## Task item:
Your answer should be one number, the count of lines in the listing below containing the word "that".

## Data records:
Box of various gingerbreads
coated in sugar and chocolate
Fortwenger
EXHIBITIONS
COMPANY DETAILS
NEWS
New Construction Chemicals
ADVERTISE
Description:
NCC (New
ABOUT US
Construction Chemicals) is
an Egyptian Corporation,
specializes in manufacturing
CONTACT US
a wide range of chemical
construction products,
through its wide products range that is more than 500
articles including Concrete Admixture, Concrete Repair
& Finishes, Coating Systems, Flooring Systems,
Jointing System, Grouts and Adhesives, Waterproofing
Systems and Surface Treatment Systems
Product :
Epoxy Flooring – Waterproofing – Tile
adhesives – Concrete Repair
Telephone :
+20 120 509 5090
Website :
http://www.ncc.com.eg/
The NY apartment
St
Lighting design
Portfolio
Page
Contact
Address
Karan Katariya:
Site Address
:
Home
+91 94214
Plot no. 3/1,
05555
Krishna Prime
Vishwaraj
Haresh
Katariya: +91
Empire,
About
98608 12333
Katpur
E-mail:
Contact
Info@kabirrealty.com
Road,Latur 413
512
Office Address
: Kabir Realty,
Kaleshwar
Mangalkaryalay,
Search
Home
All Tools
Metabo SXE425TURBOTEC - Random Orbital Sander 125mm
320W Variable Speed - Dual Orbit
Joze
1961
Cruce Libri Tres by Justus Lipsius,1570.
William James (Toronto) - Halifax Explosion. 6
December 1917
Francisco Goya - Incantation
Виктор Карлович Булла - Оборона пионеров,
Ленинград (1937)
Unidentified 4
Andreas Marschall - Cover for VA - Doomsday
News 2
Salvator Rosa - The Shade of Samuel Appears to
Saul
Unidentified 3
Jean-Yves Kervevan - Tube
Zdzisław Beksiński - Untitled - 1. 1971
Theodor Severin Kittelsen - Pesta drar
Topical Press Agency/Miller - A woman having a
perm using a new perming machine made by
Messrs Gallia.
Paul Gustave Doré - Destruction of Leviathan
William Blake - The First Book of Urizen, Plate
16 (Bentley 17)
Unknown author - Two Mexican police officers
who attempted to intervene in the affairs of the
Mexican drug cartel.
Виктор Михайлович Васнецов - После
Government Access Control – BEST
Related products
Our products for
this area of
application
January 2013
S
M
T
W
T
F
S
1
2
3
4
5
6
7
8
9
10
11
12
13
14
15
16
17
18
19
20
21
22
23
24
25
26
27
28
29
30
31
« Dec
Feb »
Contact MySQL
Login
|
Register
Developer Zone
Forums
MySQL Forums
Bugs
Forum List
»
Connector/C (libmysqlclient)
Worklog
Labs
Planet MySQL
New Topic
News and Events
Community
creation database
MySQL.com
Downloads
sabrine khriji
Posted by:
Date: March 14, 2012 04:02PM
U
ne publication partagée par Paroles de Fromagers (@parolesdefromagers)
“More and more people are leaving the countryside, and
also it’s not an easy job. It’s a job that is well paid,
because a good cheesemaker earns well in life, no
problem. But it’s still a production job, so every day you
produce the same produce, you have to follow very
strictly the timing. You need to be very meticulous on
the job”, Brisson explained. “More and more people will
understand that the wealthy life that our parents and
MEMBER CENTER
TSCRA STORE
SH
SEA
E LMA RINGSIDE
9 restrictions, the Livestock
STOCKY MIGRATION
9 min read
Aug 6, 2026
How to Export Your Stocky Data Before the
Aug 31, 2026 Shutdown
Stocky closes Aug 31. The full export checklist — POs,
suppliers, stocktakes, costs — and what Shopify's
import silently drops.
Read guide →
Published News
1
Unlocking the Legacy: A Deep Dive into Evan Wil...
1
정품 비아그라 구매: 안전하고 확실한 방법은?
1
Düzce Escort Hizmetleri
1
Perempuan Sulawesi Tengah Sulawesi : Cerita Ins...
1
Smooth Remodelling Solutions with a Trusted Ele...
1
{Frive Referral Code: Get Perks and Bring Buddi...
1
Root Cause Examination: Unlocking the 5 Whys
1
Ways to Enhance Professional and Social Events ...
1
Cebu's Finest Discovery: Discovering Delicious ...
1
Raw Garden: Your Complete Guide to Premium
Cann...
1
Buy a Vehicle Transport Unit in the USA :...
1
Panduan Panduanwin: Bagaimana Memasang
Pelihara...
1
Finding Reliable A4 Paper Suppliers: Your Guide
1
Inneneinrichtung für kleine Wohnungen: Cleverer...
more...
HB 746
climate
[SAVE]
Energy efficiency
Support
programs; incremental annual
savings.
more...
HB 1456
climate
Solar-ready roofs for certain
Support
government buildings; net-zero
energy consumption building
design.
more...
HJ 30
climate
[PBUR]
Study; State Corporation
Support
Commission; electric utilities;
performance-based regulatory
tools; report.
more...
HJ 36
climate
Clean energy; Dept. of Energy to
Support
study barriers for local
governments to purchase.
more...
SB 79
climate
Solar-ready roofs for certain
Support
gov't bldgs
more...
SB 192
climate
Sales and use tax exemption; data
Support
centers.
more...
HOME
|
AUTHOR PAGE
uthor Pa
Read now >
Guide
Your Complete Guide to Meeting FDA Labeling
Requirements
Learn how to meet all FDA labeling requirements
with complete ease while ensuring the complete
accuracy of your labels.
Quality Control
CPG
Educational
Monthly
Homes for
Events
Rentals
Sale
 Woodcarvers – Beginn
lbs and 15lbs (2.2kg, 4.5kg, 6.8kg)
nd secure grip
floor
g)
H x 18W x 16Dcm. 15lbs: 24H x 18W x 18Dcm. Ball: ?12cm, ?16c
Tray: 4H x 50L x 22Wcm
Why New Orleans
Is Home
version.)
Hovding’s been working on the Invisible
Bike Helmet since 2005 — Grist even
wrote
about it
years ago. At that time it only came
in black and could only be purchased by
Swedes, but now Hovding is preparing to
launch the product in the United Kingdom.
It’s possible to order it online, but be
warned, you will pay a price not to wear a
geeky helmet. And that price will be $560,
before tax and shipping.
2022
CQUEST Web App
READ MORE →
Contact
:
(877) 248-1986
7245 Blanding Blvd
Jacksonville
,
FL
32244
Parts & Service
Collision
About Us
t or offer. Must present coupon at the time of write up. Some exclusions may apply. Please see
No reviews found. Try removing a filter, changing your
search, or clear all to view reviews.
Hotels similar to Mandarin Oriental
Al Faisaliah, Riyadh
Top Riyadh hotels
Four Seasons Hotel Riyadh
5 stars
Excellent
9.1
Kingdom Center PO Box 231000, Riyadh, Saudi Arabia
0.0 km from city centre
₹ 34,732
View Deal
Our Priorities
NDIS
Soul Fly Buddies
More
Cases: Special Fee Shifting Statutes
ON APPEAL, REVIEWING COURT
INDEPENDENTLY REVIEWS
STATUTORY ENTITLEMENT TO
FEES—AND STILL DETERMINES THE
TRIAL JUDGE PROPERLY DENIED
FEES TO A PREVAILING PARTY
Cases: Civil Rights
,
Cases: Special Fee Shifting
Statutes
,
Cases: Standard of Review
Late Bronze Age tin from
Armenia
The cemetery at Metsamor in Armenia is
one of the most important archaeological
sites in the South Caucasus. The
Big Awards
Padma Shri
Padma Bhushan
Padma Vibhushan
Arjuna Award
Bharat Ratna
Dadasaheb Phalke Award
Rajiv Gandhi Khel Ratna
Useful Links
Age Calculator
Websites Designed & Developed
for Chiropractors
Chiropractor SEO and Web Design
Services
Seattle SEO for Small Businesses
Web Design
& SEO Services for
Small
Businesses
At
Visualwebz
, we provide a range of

## Response:
5